За ними шли вприпрыжку близнецы, чувствуя, что близится их золотой век, потому что все были так заняты новоприбывшими, что не мешали малышам веселиться, как им вздумается, и можете быть уверены, они использовали эту возможность в полной мере. Разве они не отхлебнули чаю, не объелись имбирными пряниками ad libitum[152]
, не получили каждый по тёплому печенью, и – что было апогеем всех детских прегрешений, – разве каждый из них не сунул по очаровательному маленькому фруктовому пирожному в свои крошечные кармашки, где они предательски слиплись и рассыпались, научив их, что выпечка так же хрупка, как и человеческая природа? Обременённые сознанием вины за припрятанные пирожные и опасаясь, что острые глаза Додо[153] проникнут сквозь ненадёжное прикрытие из батиста и мериноса, скрывавшее их добычу, маленькие грешники приникли к «деде», на котором не было очков. Эми, передаваемая из рук в руки как нечто вроде угощения, вернулась в гостиную под руку с отцом Лоуренсом. Остальные разбились на пары, как было раньше, из-за чего Джо осталась без собеседника. В тот момент она не возражала против этого, потому что задержалась в столовой, чтобы ответить на нетерпеливый вопрос Ханны:– А мисс Эми теперь будет в двухместной карете ездить и кушать из всей этой прекрасной серебряной посуды, которую мы далеко прибрали?
– Не удивлюсь, если она будет ездить на шестёрке белых лошадей, есть с золотой посуды и каждый день носить бриллианты да игольное кружево. Тедди для неё ничего не пожалеет, – ответила Джо с бесконечным удовлетворением.
– Так и не надо жалеть! На завтрак будете мясо с подливой или рыбные тефтели? – спросила Ханна, которая благоразумно смешивала поэзию и прозу.

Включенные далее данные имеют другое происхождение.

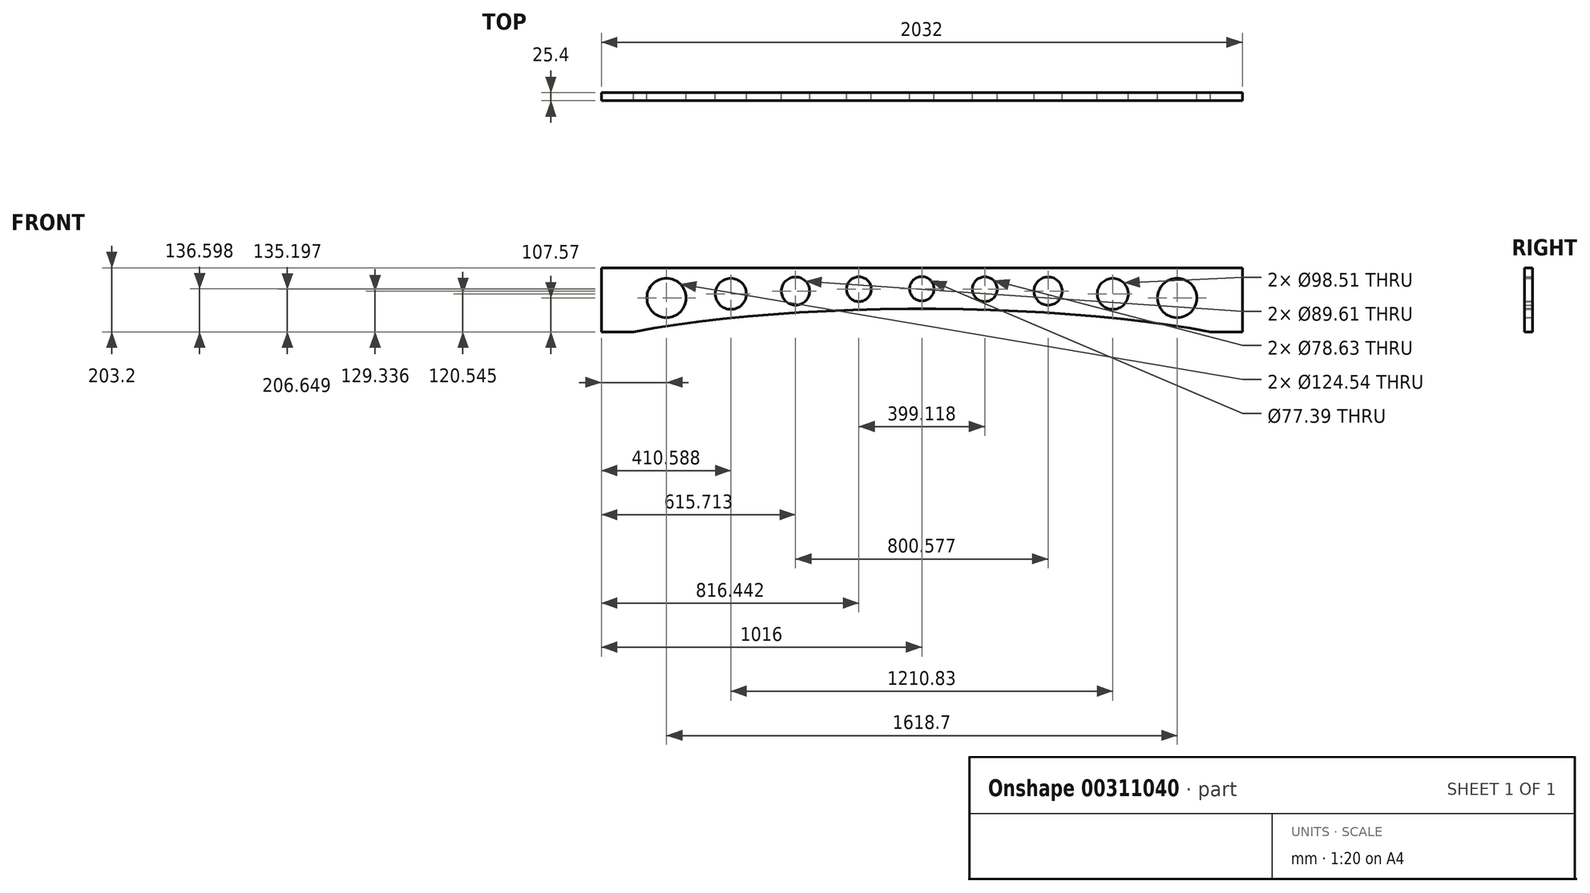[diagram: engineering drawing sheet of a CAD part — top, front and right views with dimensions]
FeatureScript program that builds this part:
annotation { "Feature Type Name" : "Feature", "Feature Type Description" : "" }
export const myFeature = defineFeature(function(context is Context, id is Id, definition is map)
    precondition{}
    {
        {
            var Q0;
            Q0=qCreatedBy(makeId("Front.planeOp"),FACE);
            var sketch = newSketch(context, id + "F0", { "sketchPlane" : qUnion([Q0])});
            skLineSegment(sketch, "E0.top", {"start": v(-124.94, 240.73) * mm, "end": v(1907.06, 240.73) * mm});
            skLineSegment(sketch, "E0.left", {"start": v(-124.94, 37.53) * mm, "end": v(-124.94, 240.73) * mm});
            skLineSegment(sketch, "E0.right", {"start": v(1907.06, 37.53) * mm, "end": v(1907.06, 240.73) * mm});
            skLineSegment(sketch, "E1", {"start": v(891.06, 240.73) * mm, "end": v(891.06, 122.87) * mm, "construction": true});
            skCircle(sketch, "E2", {"center": v(81.7, 145.1) * mm, "radius": 62.27 * mm});
            skLineSegment(sketch, "E3", {"start": v(-124.94, 37.53) * mm, "end": v(-23.34, 37.53) * mm});
            skLineSegment(sketch, "E4", {"start": v(1907.06, 37.53) * mm, "end": v(1805.46, 37.53) * mm});
            skEllipticalArc(sketch, "E5", {});
            skCircle(sketch, "E6", {"center": v(891.06, 174.13) * mm, "radius": 38.7 * mm});
            skCircle(sketch, "E7", {"center": v(490.77, 166.87) * mm, "radius": 44.8 * mm});
            skCircle(sketch, "E8", {"center": v(691.5, 172.73) * mm, "radius": 39.31 * mm});
            skCircle(sketch, "E9", {"center": v(285.65, 158.08) * mm, "radius": 49.25 * mm});
            skCircle(sketch, "E10.MirrorC", {"center": v(1090.62, 172.73) * mm, "radius": 39.31 * mm});
            skCircle(sketch, "E11.MirrorC", {"center": v(1291.35, 166.87) * mm, "radius": 44.8 * mm});
            skCircle(sketch, "E12.MirrorC", {"center": v(1496.47, 158.08) * mm, "radius": 49.25 * mm});
            skCircle(sketch, "E13.MirrorC", {"center": v(1700.41, 145.1) * mm, "radius": 62.27 * mm});
            const initialGuessF0  = {"E5": [0.8910610426068306, -0.16223667562007904, 1, 0, 1.3421538125872612, 0.2729062281249346, 0.8212687708496629, 2.32032388274013]};
            skSetInitialGuess(sketch, initialGuessF0);
            skSolve(sketch);
        }
        {
            var Q0;
            Q0=makeQuery(id+"F0.imprint","IMPRINT",FACE,{"disambiguationData":[TD([[makeQuery(id+"F0.imprint","IMPRINT",EDGE,{"derivedFrom":sQuery(id+"F0.wireOp",EDGE,"E0.top")}),-1.0]])]});
            extrude(context, id + "F1", {"entities" : qUnion([Q0]), "depth" : 25.4 * mm});
        }
    });
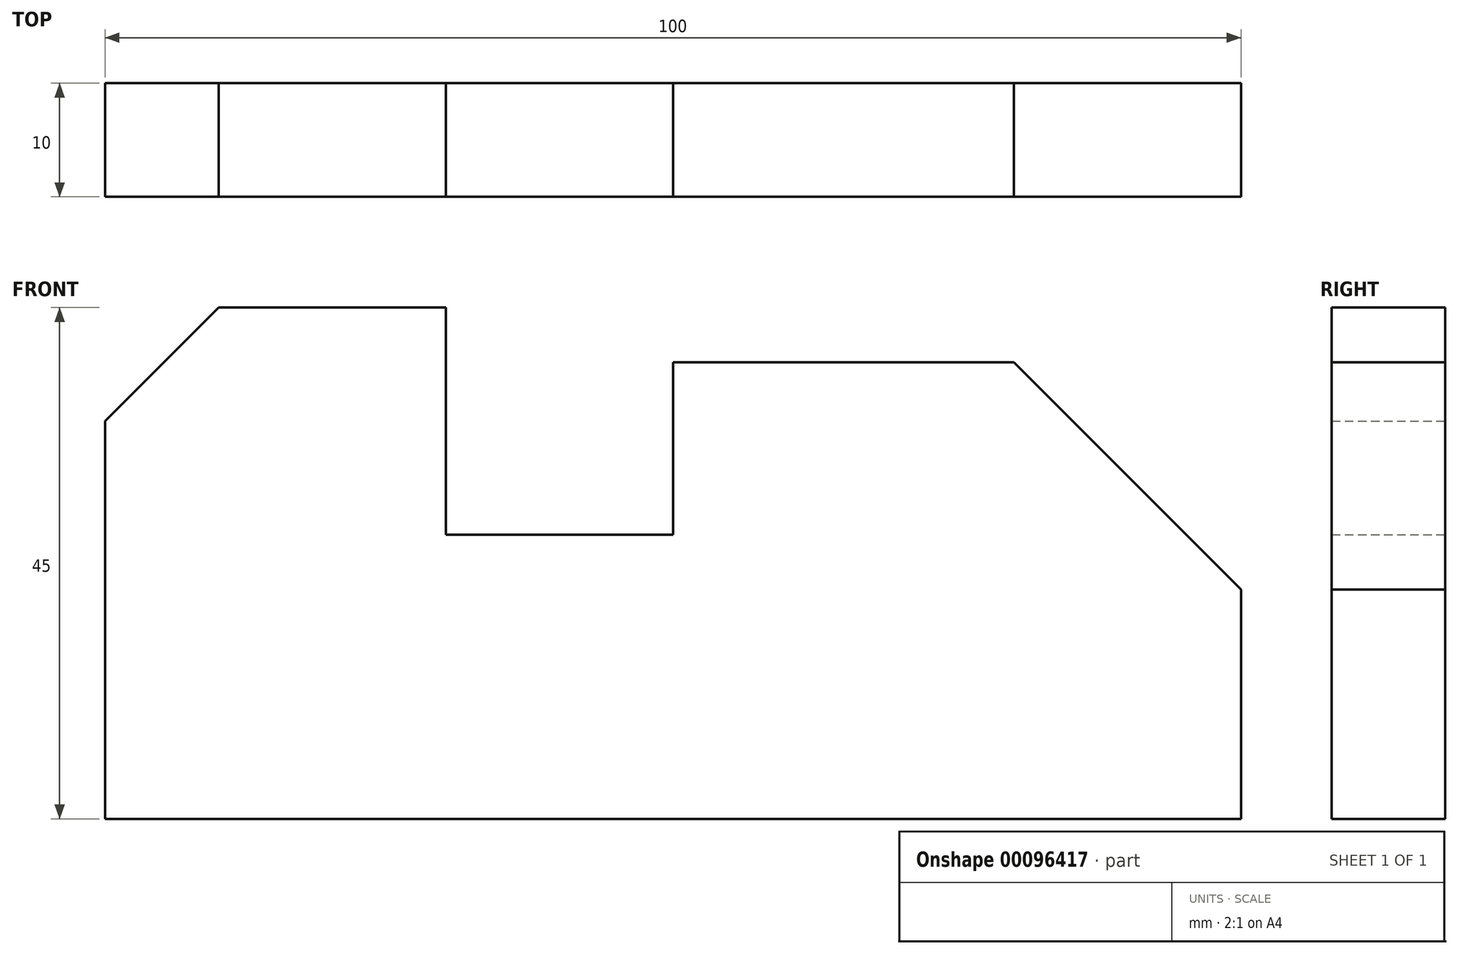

– Мне всё равно. – И Джо закрыла дверь, чувствуя, что еда в тот момент была неподходящей темой. Она постояла минуту, глядя на удаляющихся наверх участников вечеринки, и когда короткие ножки Деми в клетчатых брючках с трудом взобрались на последнюю ступеньку, внезапное чувство одиночества охватило её с такой остротой, что она огляделась вокруг мутным взором, будто искала, на что опереться, потому что даже Тедди покинул её. Если бы она знала, какой подарок на её день рождения с каждой минутой приближался всё ближе и ближе к их дому, она бы не сказала себе: «Я немного поплачу перед сном. А сейчас не годится быть унылой». Затем она провела рукой по глазам, потому что одной из её мальчишеских привычек было никогда не знать, где её носовой платок, и едва она успела изобразить улыбку, как раздался стук во входную дверь.
Она открыла с гостеприимной поспешностью и вздрогнула, как будто ещё один призрак явился, чтобы её удивить: на пороге стоял рослый бородатый джентльмен, сиявший улыбкой из темноты, как полночное солнце.
– О, мистер Баэр, как я рада вас видеть! – воскликнула Джо, вцепившись в его руку, как будто боясь, что ночь поглотит его прежде, чем она успеет впустить его в дом.
– И я хотеть увидеть мисс Марш, но нет, у фас гости. – И профессор сделал паузу, когда до них донеслись звуки голосов и топот танцующих ног.
– Нет, гостей нет, тут только члены семьи. Моя сестра и друзья только что вернулись домой, и мы все очень счастливы. Заходите и станьте одним из нас.
Хотя мистер Баэр и был очень общительным человеком, я думаю, он благовоспитанно ушёл бы и нанёс визит в другой день, но как он мог так поступить, когда Джо закрыла за ним дверь и отобрала шляпу? Возможно, выражение её лица имело к этому какое-то отношение, потому что при виде его она забыла скрыть свою радость, выразив её с откровенностью, перед которой одинокий мужчина просто не мог устоять, ведь такой приём намного превзошёл его самые смелые надежды.
– Если я не буду Monsieur de Trop[154]
, то с радостью познакомлюсь со всеми ними. Вы были больны, мой друг?Он задал вопрос внезапно, потому что, когда Джо вешала пальто, свет упал на её лицо, и он увидел в ней перемену.
– Не больна, я устала и убита горем. У нас случилась беда с тех пор, как я видела вас в последний раз.
– Ах да, знаю. Моё сердце болело за вас, когда я это услышал. – И он снова пожал руку с таким сочувствием, что Джо поняла: никакое утешение не может сравниться со взглядом этих добрых глаз, пожатием этой большой тёплой руки.
– Папа, мама, это мой друг, профессор Баэр, – сказала она с выражением такой неудержимой гордости и удовольствия в лице и голосе, что с таким же успехом она могла бы протрубить в трубу и с размаху распахнуть дверь.